As Jonathan Gottschall explains in his book The Storytelling Animal: How Stories Make Us Human, “The storytelling mind is a crucial evolutionary adaptation. It allows us to experience our lives as coherent, orderly, and meaningful. It is what makes life more than blooming, buzzing confusion.” (102) The reason I have no idea what kind of person our daughter will be is because at one month old, her story is just beginning to unfold. Only after she has more life experience will she be able to tell it and tell us “who she is.”
And there is another level to the story of who our daughter is, as well. Like most Jews, my wife and I named our daughter after people we loved who have passed away. Yes, their lives have ended, but the values that they taught us are inspiring the way we are trying to raise our daughter. And so God-willing, she will lead a life that will inspire the values of those who will come after her. Our daughter’s personal story is in the context of a larger narrative.

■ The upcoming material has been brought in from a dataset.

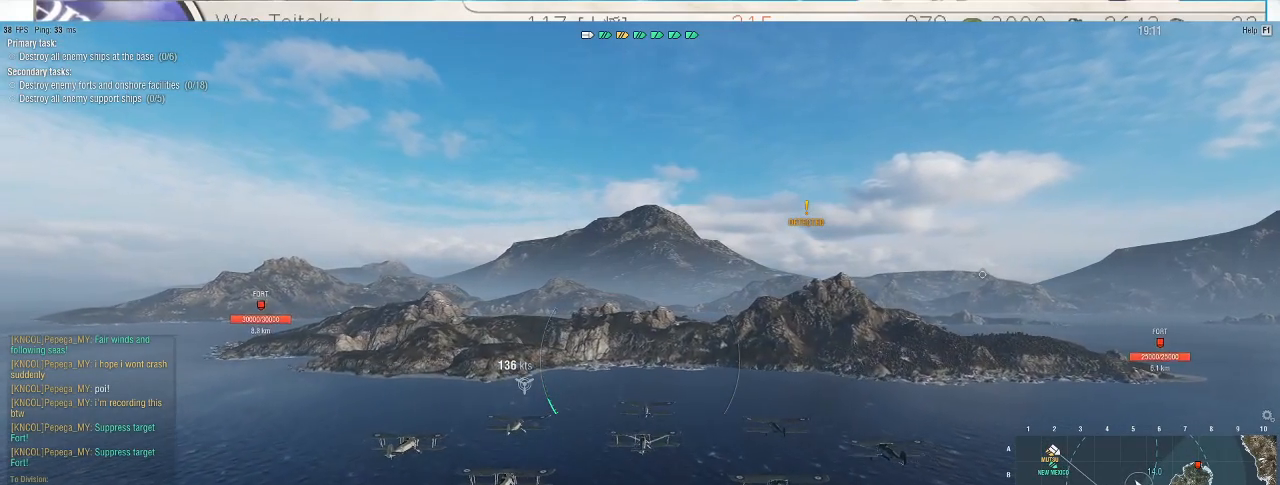
{"keys": ["w"], "mouse": [], "events": []}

Indeed, for all of us, while our past has guided us towards who we are, we are the ones who construct our life story. And when we see ourselves as one link in a long chain of tradition, we miraculously bring both the past and the future into each and every moment of our lives.
Because ultimately, the answer to the question “Who am I?” is a dynamic one. It is always changing. So who will my daughter be thirty years from now? Ask me in 2043. All I know is that right now, she is someone my wife and I are simply loving getting to know.